Data shown
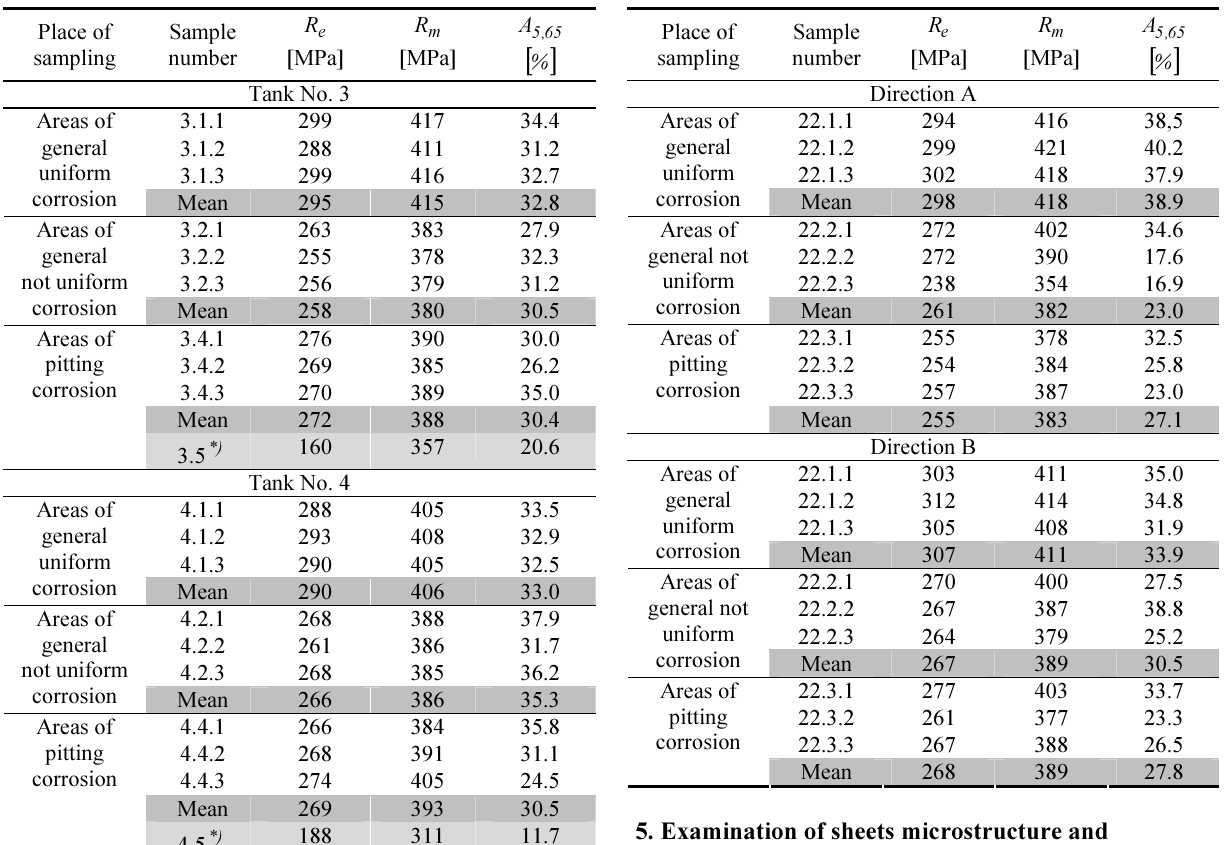
Table 1. Results of static tensile strength test of material from tanks No. 3 and 4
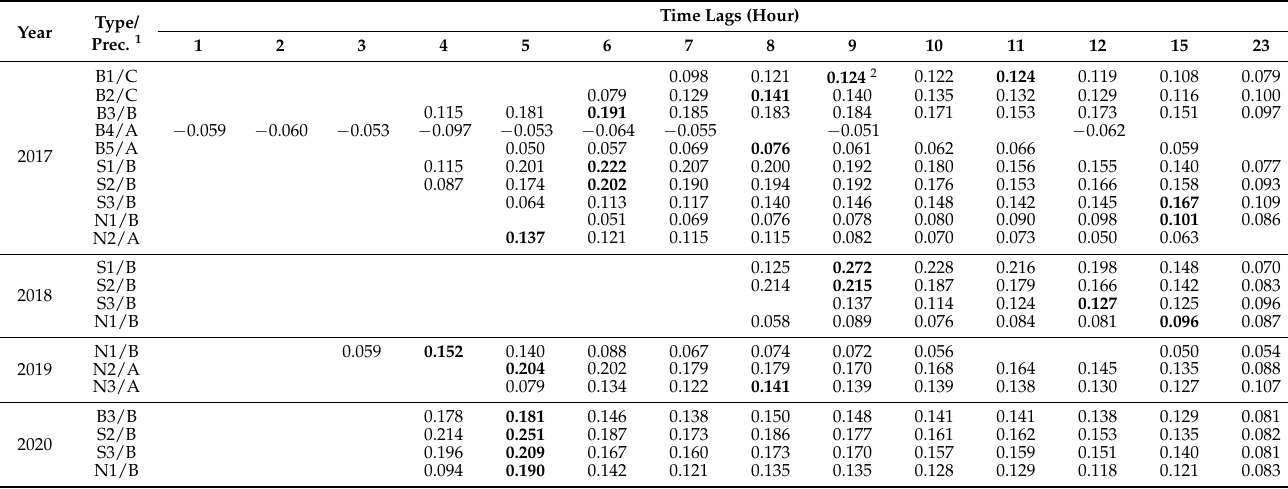
Table 1. Significant ( p < 0.05) cross-correlation coefficients at a selection of lags (in hours) between prewhitened time series of water table depth and precipitation events at each site in the years 2017, 2018, 2019, and 2020. Year Type/ Prec. 1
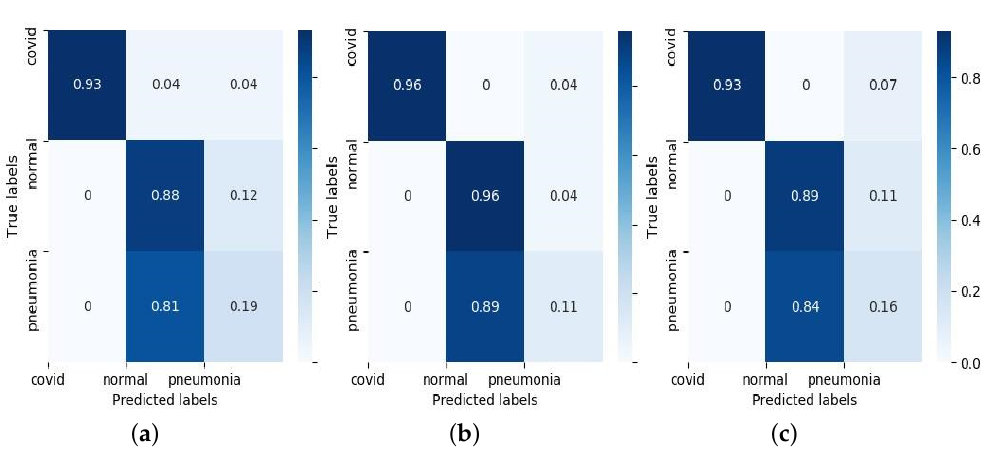
Figure 6. Overlapped and 5-fold confusion matrix results for ( a ) 5 LCs, 5 ILCs, ( b ) 15 LCs, 2 ILCs, and ( c ) 15 LCs, 5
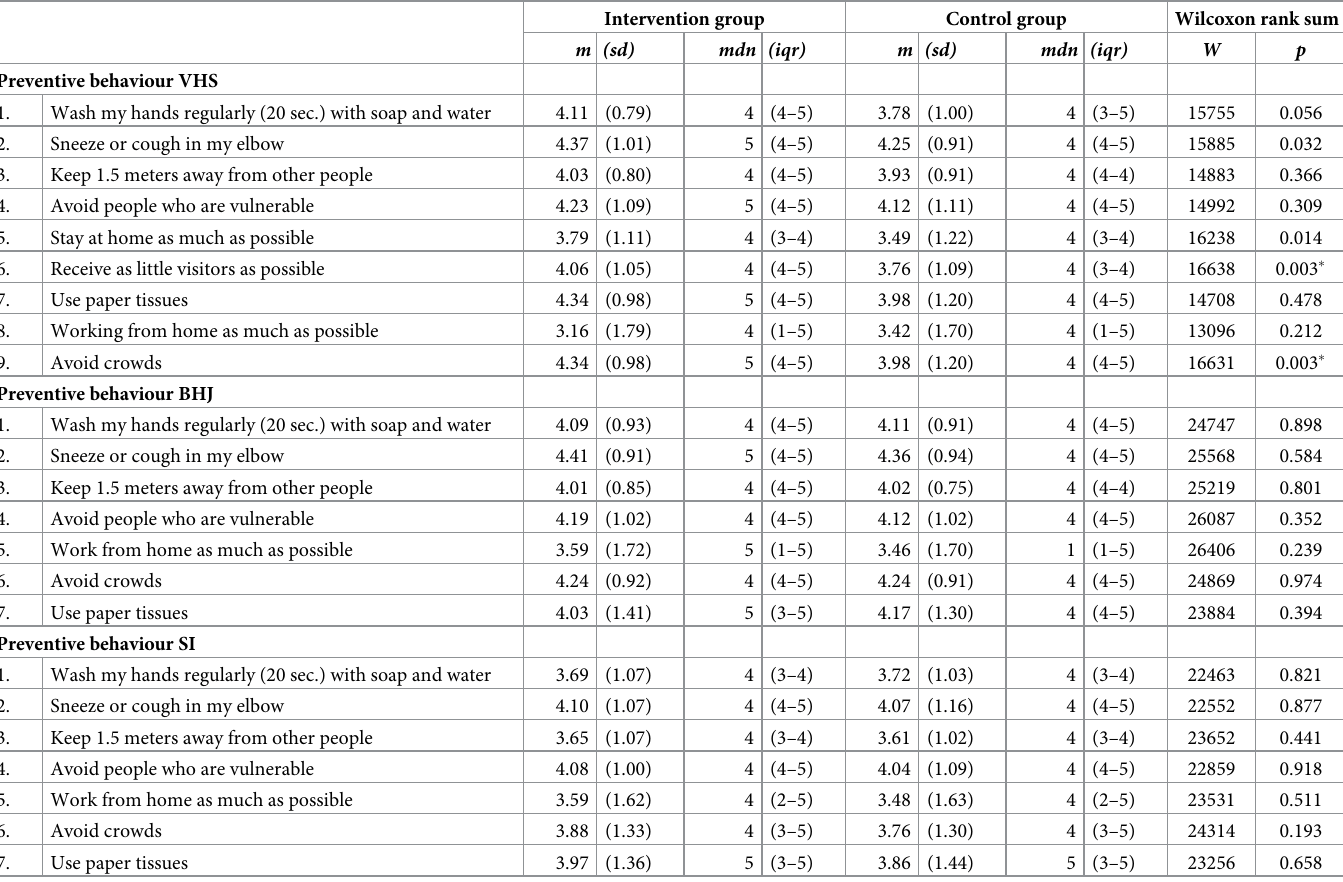
Table 4. Descriptive statistics of the behavioural measures for the three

Problem to work on
Transcribe the listing above verbatim. No picture belongs in the result.

Solution for this problem
Table 1. Results of static tensile strength test of material from tanks No. 3 and 4
Table 1. Significant ( p < 0.05) cross-correlation coefficients at a selection of lags (in hours) between prewhitened time series of water table depth and precipitation events at each site in the years 2017, 2018, 2019, and 2020. Year Type/ Prec. 1
Figure 6. Overlapped and 5-fold confusion matrix results for ( a ) 5 LCs, 5 ILCs, ( b ) 15 LCs, 2 ILCs, and ( c ) 15 LCs, 5
Table 4. Descriptive statistics of the behavioural measures for the three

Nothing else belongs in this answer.